I wanted to check out the After Party, so headed on over to the hub (Buckingham Fountain). The party was from 9 am – 1:30 pm and featured live music and beverages for purchase. Runners 21 and up had a drink ticket attached to their bib numbers that were redeemable for one Michelob Ultra, and any other drinks were at additional cost. I've never had a Michelob Ultra, so I thought I'd grab one (even though I knew I wouldn't like it, why not try and then know for future reference). It was pretty crowded in the After Party, and took a bit of weaving to get to the drinks, but there were no actual lines, so it was easy to grab. I had done an ID check when we walked in, so I had a wristband in order to make it easy. I really did not like the beer. I had a about a quarter of the cup and then handed it to my mom for a few sips. The rest I used to fertilize the grass. I prefer my beer to have more flavor. There were also some sponsor tents and a food tent (had burgers, wine, and I'm not sure what else). We also found a tent that had some samples of wine - "The Naked Grape" – and if you sampled, you got a grocery bag (the reusable kind) with some goodies, such as a wine glass charm, a button, and some literature. I wasn't paying too much attention to the band, but they seemed pretty good, and were playing some Indie Rock, which makes me happy.

After about a half hour, we decided to head on home. I give this race an A+ - great course with enough waves/corrals to prevent too much congestion (at least from what I could tell. Perhaps others in the earlier corrals had different experiences.),short-sleeve tech-shirt, plenty of bathrooms, not too early of a start time (even for the fast runners), enough refreshments for 30,000+ runners, wonderful expo, and a fun, relaxing After Party. The only thing that would be better is a medal at the Finish Line ;)

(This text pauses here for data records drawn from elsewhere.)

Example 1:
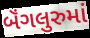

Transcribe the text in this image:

બૅંગલુરુમાં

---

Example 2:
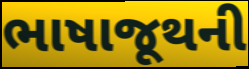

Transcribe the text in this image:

ભાષાજૂથની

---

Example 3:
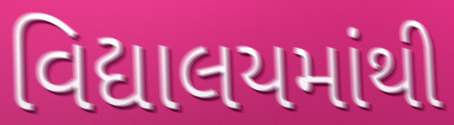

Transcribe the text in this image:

Whew. That's finally done. Sorry it took me so long to complete. I think that's my longest blog post yet! I hope it's helpful for anyone interested in the race next year. 

Have you ever run the Shamrock Shuffle 8k in Chicago? Or any race in Chicago, for that matter? What race? What were your thoughts?

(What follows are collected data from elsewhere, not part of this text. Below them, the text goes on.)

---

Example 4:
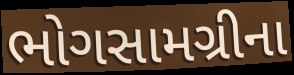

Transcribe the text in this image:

ભોગસામગ્રીના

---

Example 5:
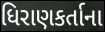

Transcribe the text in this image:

ધિરાણકર્તાના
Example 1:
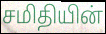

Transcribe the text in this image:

சமிதியின்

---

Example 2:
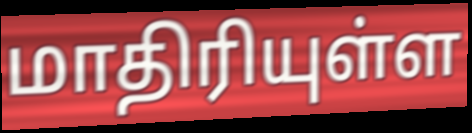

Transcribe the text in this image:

மாதிரியுள்ள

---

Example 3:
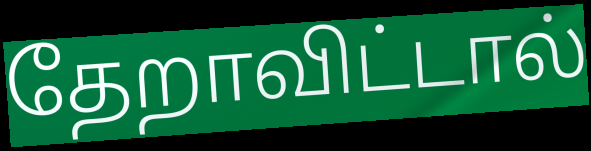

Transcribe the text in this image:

தேறாவிட்டால்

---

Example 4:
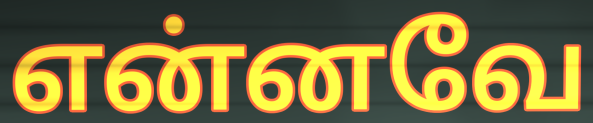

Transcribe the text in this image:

என்னவே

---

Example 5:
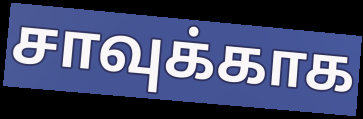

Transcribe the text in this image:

சாவுக்காக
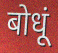
बोधूं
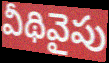
వీథివైపు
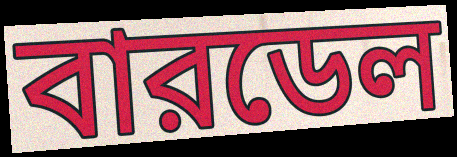
বারডেল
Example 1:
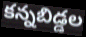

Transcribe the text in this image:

కన్నబిడ్డల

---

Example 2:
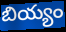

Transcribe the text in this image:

బియ్యం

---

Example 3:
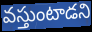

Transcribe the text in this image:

వస్తుంటాడని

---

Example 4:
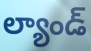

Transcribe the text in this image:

ల్యాండ్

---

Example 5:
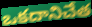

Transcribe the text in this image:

Editors note: I wrote a review on BibRave for this race, if you're interested in checking it out. 


  1. Glad that you had nice weather and a good race with your mom. I've found that it's the races were I am not the speediest that I have the most fun! I just did a race with my mom last weekend.
    That really stinks that a large-ish race like that does not provide race medals. I have been surprised lately about the amount of races that I've been reading about that either don't provide finisher medals or they want to charge extra for them. That's just nonsense!

  2. Thanks, me too! It's nice to have special mother/daughter time, isn't it? I didn't mind too much about the medal – I knew beforehand there wouldn't be one, and I tend to only expect them for half marathons and 10ks, though I would love them at every race haha. When I started doing races, they were 5ks, so I guess I'm accustomed to not getting a medal for the shorter distances. Don't get me wrong – I love the races that hand them out, and now tend to choose races based on their shirt and medal distribution haha.

    Any races for you gals this weekend?